» **Provided records**

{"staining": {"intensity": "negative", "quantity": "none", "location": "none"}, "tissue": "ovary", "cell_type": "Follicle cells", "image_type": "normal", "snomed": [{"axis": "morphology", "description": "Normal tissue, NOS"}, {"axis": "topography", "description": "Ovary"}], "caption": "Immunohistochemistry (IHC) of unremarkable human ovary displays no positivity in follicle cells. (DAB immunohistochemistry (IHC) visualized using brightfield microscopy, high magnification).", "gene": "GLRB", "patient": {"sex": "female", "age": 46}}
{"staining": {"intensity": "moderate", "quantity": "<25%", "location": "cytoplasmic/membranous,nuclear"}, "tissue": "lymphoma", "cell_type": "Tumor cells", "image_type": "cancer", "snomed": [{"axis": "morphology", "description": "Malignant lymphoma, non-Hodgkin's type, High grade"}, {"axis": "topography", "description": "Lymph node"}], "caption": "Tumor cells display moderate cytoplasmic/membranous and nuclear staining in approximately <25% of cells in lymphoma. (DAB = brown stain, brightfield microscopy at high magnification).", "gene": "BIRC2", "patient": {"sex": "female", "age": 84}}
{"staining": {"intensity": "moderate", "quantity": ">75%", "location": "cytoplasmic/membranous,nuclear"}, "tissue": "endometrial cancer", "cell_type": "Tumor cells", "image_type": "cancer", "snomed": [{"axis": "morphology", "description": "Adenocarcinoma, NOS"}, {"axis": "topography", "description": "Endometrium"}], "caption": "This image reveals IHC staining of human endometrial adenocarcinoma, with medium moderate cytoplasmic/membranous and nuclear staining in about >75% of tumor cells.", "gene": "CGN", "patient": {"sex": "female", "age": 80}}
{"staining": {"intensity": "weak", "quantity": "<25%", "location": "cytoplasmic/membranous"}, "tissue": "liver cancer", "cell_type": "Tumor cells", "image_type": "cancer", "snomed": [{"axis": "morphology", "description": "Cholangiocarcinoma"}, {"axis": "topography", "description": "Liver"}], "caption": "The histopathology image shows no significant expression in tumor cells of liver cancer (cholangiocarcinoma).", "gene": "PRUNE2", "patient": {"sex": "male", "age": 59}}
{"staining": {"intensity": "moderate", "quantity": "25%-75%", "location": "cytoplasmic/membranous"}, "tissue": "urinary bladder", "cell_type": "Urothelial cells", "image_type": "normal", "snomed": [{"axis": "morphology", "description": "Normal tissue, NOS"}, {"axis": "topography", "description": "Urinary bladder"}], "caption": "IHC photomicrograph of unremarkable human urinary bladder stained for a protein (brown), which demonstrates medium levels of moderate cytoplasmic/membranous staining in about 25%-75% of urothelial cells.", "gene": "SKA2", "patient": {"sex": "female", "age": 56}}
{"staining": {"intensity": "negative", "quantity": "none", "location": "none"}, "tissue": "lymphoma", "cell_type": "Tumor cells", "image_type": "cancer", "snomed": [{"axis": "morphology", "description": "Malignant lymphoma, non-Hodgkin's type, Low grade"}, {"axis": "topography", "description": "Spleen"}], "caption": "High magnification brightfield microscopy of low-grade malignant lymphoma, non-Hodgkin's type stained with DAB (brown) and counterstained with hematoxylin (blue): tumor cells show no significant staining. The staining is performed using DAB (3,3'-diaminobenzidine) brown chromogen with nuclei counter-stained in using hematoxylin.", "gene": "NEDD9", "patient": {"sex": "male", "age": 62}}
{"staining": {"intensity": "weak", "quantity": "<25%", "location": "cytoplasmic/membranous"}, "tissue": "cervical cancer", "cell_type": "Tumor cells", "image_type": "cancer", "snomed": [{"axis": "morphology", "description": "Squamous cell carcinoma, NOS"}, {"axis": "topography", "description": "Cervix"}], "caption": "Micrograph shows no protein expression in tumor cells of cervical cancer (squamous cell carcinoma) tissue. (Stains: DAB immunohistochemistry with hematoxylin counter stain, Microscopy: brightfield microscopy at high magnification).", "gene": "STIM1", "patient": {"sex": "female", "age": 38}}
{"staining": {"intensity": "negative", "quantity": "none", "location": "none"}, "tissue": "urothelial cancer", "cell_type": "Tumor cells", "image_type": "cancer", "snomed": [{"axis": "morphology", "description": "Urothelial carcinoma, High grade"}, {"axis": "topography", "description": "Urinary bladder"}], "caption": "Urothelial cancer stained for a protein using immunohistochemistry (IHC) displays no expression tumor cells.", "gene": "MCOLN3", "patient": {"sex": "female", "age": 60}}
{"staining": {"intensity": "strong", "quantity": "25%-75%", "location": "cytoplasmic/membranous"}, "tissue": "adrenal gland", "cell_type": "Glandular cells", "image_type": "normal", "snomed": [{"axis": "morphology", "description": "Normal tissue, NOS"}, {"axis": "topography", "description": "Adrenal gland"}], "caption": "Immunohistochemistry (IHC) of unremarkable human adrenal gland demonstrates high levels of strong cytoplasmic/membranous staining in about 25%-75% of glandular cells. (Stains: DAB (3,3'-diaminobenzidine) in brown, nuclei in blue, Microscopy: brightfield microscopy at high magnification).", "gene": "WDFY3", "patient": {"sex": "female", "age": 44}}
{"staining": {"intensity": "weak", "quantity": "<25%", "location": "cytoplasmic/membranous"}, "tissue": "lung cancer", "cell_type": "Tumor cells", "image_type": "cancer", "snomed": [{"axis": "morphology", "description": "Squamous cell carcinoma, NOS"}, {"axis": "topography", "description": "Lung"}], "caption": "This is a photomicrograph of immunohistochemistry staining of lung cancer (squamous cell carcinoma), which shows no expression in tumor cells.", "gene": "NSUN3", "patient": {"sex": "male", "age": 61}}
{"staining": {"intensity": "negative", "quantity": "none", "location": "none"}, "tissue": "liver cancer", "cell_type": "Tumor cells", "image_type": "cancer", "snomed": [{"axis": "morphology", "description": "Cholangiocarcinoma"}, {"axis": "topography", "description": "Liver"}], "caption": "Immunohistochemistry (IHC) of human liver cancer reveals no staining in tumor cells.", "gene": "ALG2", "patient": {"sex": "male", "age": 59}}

» **Brief**
For the material above, how many lines contain the word "Urothelial"? Only the number should be given.

» **Reply**
2